Cudeck, R. and O'Dell, L. (1994) "Applications of standard error estimates in unrestricted factor analysis: Significance Tests for factor loadings and correlations" Psychological Bulletin This paper argues that the >.3 cutoff is too simplistic and provides a method for significance testing of rotated loadings.

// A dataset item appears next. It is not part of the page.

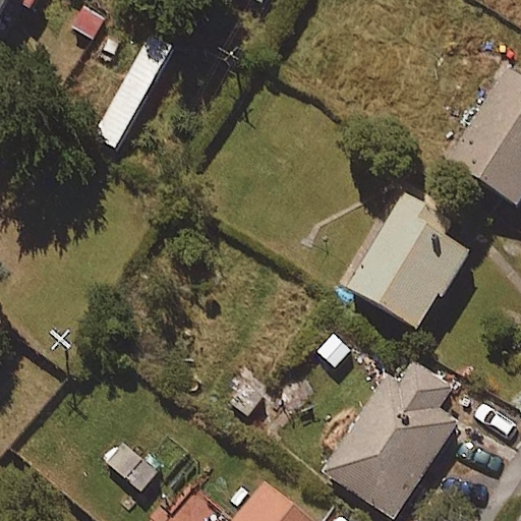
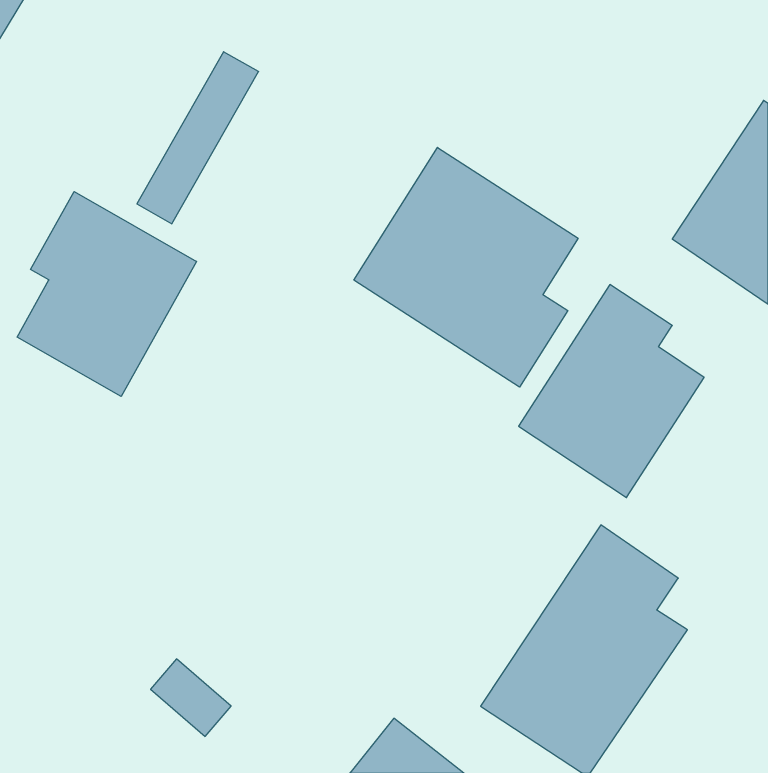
building: none -> [354,147,578,387]
building: none -> [17,192,197,396]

Degrees of freedom in the exploratory factor analysis model

$\Lambda$ has p*q parameters
$\Psi$ has p parameters
Recall that the degrees of freedom equal p*(p+1)/2 minus the number of parameters that are being estimated freely.
Because of rotation, a set of restrictions needs to placed on the parameters so that the software knows which version of $\Lambda$ to estimate. SAS Proc Factor assumes that $\Lambda^\prime \Psi^{-1} \Lambda$ is diagonal. (i.e. it places q*(q-1)/2 restrictions on the parameters in $\Sigma$ .
So d.f. = p*(p+1)/2 - (p*q + p) + q*(q-1)/2

SAS Proc Factor Example using the visual perception/ reading skills data - Handouts in class.

1. Output from Proc Factor (handout)

2. Picturing rotation (handout)

Degrees of freedom for the visual perception/ reading skills data using exploratory factor analysis with 2 factors:

p = 6 (observed variables)

q = 2 (latent factors)

d.f. = 6*7/2 - (6*2+6) + 2*1/2 = 21 - 18 + 1 = 4